Der geneigte Zuschauer und Interviewer mag das so verstehen, dass die Bundesregierung findet, dass man deutsches Recht auch respektieren müsse – so lange man sich auf deutschem Boden befinde, zumindest. Das klingt nach einer verhaltenen Kampferklärung in Richtung USA. Ist es aber natürlich nicht. Denn dieser Satz ist ein Unsatz – völlig belanglos und sinnleer. Natürlich gilt auf deutschem Boden deutsches Recht. Aber was bedeutet das fürs Internet, für Daten, die in Computern gespeichert werden und durch Datenleitungen jagen? Da hätten die Interviewer nachfragen können und sollen – haben sie aber nicht.

Daten sind physisch nicht vorhanden und können sich daher auch nicht auf deutschem Boden befinden. Was bedeutet es in den Augen der Kanzlerin, wenn sich jemand, auf deutschem Boden befindlich, eine Facebook-Seite anschaut? Gilt dann deutsches Recht? Wohl nicht: Im selben Interview bemängelte Merkel in Ansätzen, dass die Daten bei Facebook ja in Irland gespeichert würden  und deshalb irisches Recht gelte (na ja, zumindest teilweise, denn wer hier nachschaut, der erfährt, dass die Daten sehr wohl in die USA wandern).

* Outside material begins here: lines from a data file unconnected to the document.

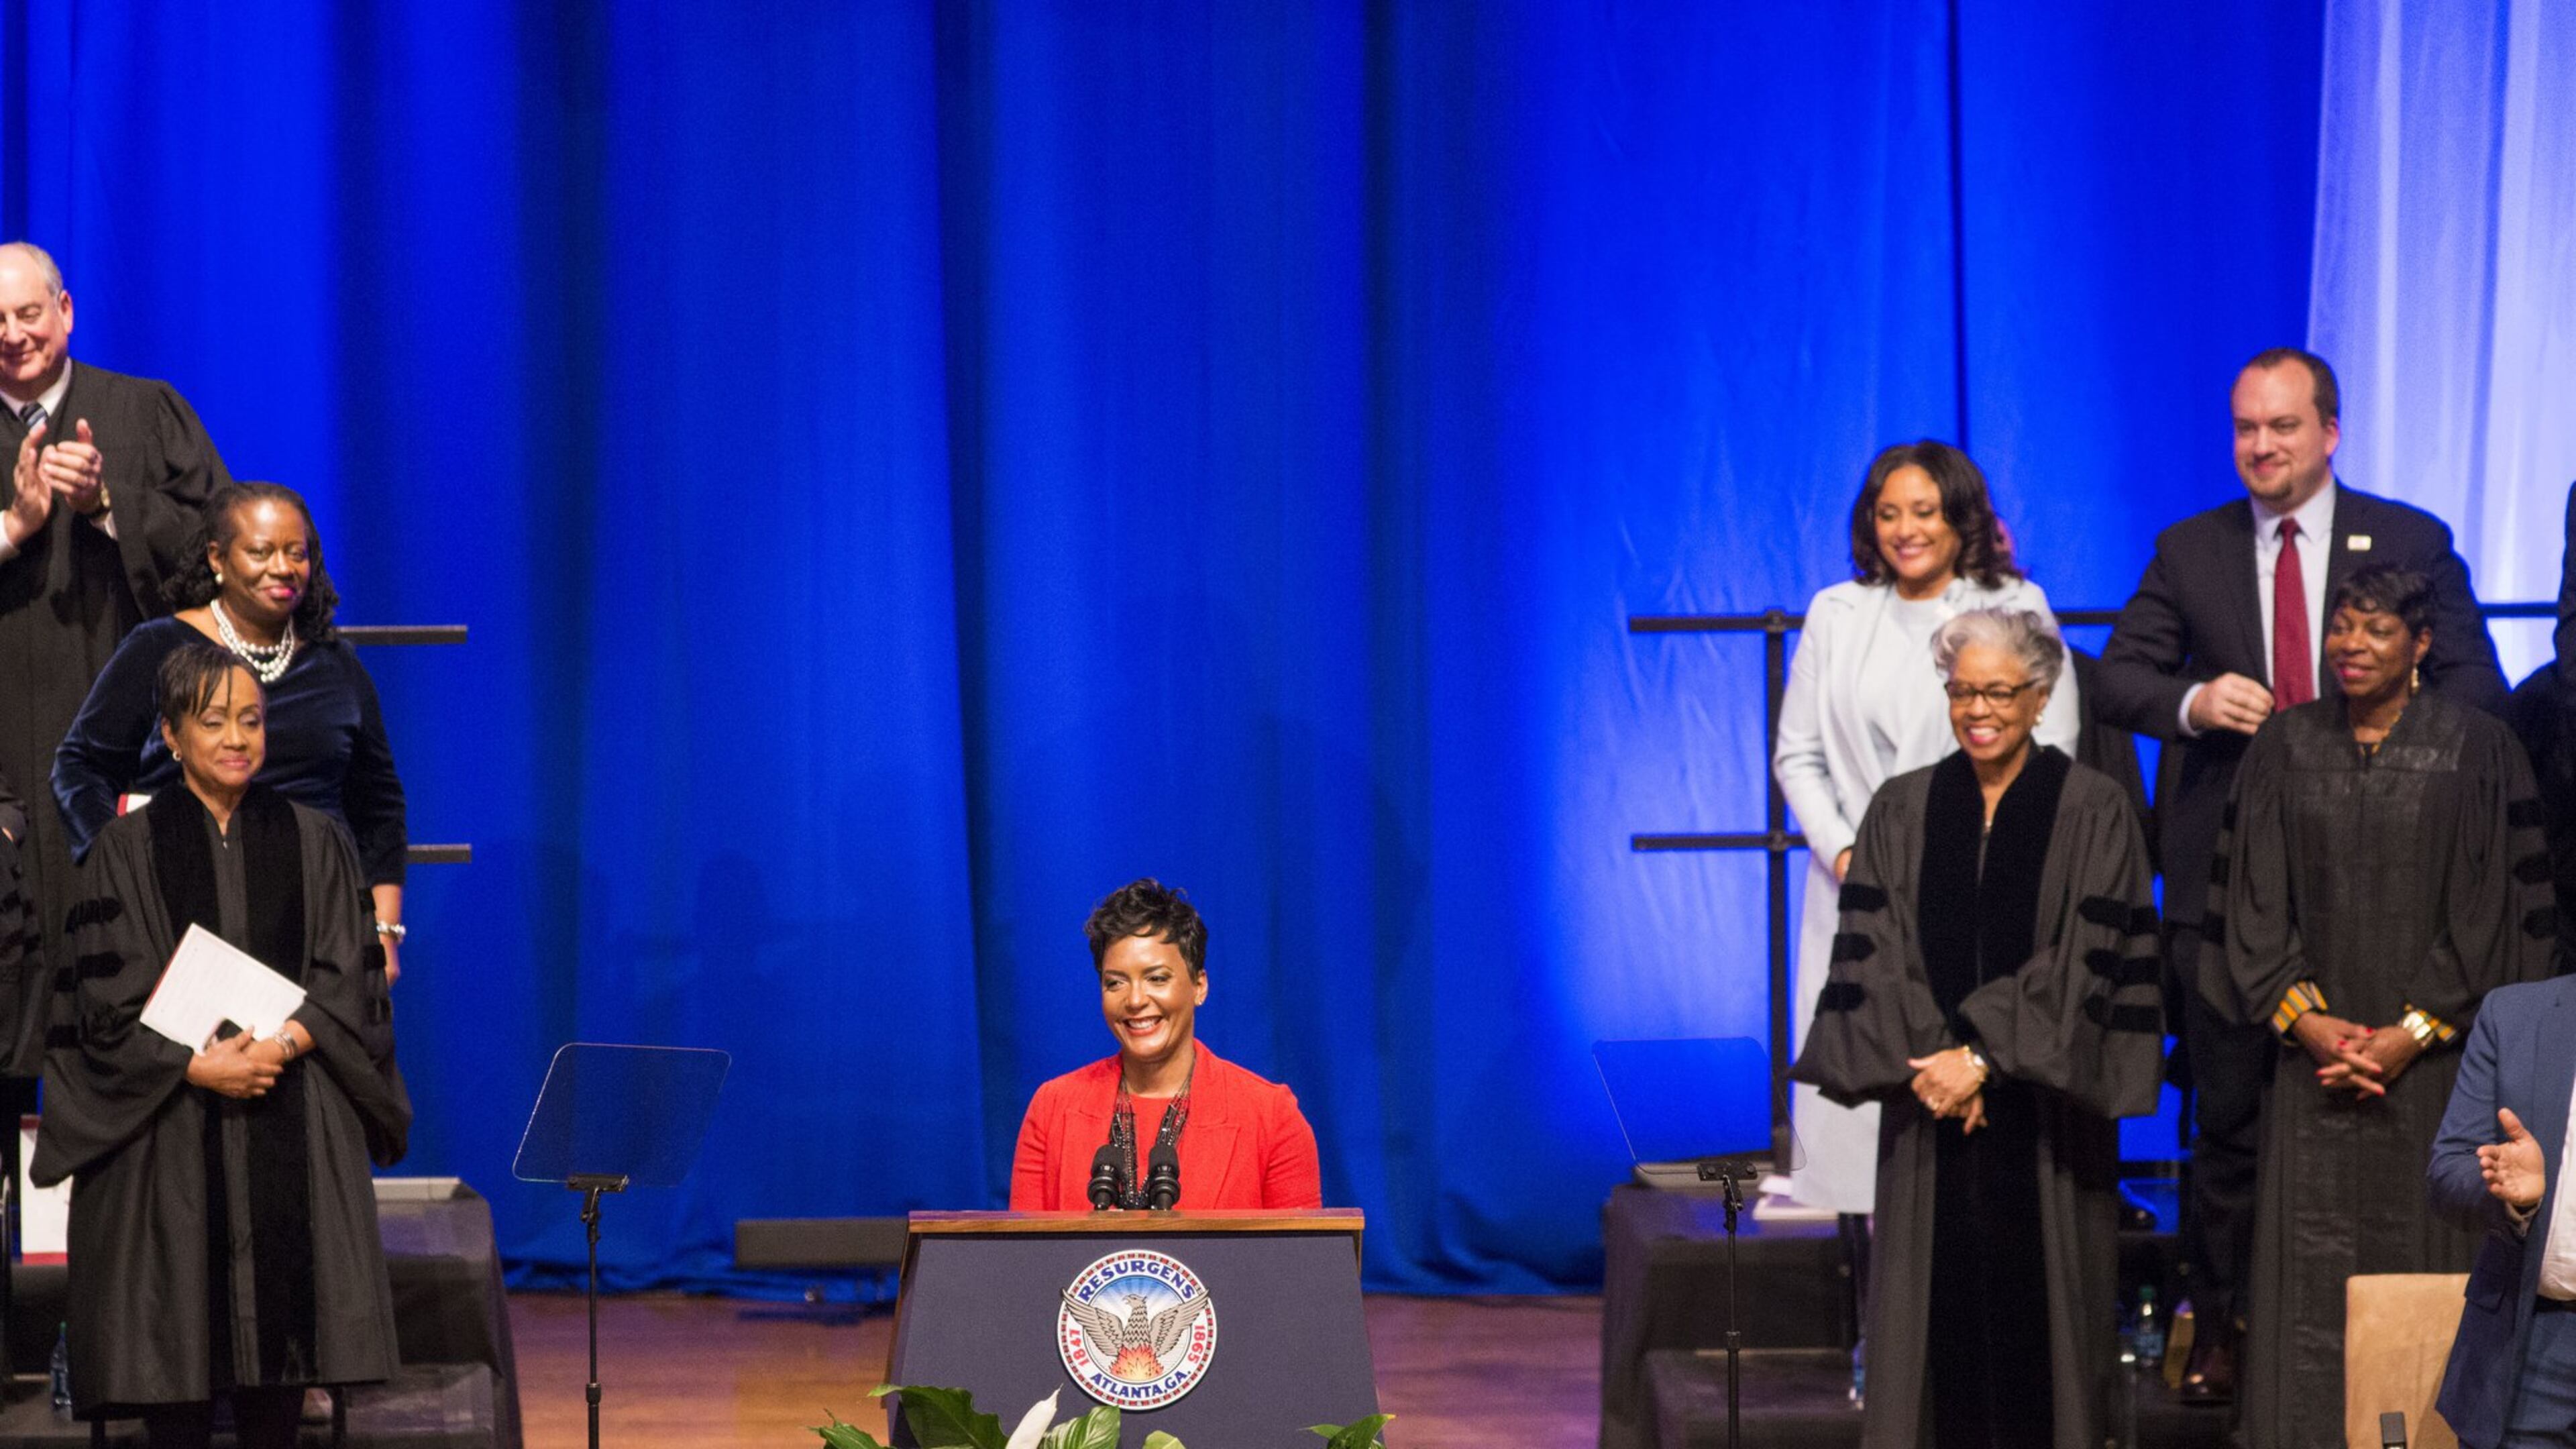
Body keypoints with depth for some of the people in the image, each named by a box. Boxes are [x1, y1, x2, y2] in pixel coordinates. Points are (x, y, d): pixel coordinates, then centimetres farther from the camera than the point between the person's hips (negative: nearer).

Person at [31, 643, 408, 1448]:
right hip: (169, 1131, -1)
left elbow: (346, 979, 3)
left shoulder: (314, 842, 9)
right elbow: (108, 996, -2)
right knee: (177, 1318, -3)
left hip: (292, 1126, 1)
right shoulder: (129, 848, 4)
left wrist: (280, 1045, -14)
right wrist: (200, 1065, -15)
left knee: (279, 1312, -2)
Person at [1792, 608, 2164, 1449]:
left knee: (2038, 1306, -1)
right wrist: (1927, 1066, -11)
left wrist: (1984, 1055, -13)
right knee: (1940, 1305, 2)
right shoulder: (1902, 811, 7)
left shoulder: (2092, 813, -1)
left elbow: (2089, 961, -7)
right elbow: (1871, 952, 1)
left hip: (2044, 1115, -2)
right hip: (1932, 1114, 2)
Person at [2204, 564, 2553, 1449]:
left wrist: (2414, 1032, -10)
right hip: (2315, 1055, 2)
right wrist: (2301, 1017, -7)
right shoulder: (2284, 749, 6)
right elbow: (2255, 902, 5)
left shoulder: (2476, 751, -1)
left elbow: (2491, 909, -3)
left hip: (2435, 1063, -2)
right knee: (2310, 1274, 0)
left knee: (2426, 1264, -2)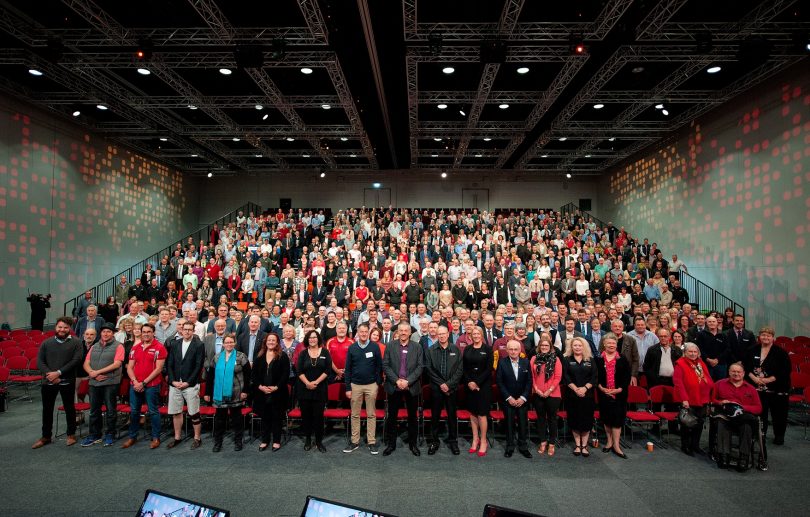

Was bedeutet dieser Hinweis mit dem „deutschen Boden“ also? Sind Daten erst dann deutschem Recht unterworfen, wenn man auf Papier ausdruckt und auf den Fußboden legt? Oder wie? Was ist gemeint? Der Merkel-Satz ist eine Nebelkerze, und die scheint auch noch zu funktionieren. Die Kanzlerin drückt sich, wieder mal, vor klaren Aussagen. Sie drückt sich davor, eindeutig Stellung zu beziehen. Das Thema ist in der Tat nicht einfach, aber es ist wichtig. Es lohnt sich, sich mal darüber Gedanken zu machen und Lösungen zu erarbeiten, Prism hin, Prism her. Unabhängig von den Lauschaktionen der Geheimdienste müssen solche Fragen nämlich beantwortet werden.

Und noch eine Frage stelle ich mir: Wenn die NSA tatsächlich ein Abhörzentrum in Wiesbaden baut, was mittlerweile aber auch schon wieder dementiert wurde, gilt dann deutsches Recht, weil das auf deutschem Boden passiert? Oder lachen sich die US-Schlappüte schlapp, wenn wir Deutschen das kontrollieren oder einfordern wollten? Auch das wäre eine schöne Frage gewesen. Schade. Das Interview ist vorbei – und Angela Merkel in Ferien. Wenn sie zurückkommt, geht es sicher nur noch um den Wahlkampf. Auf deutchem Boden.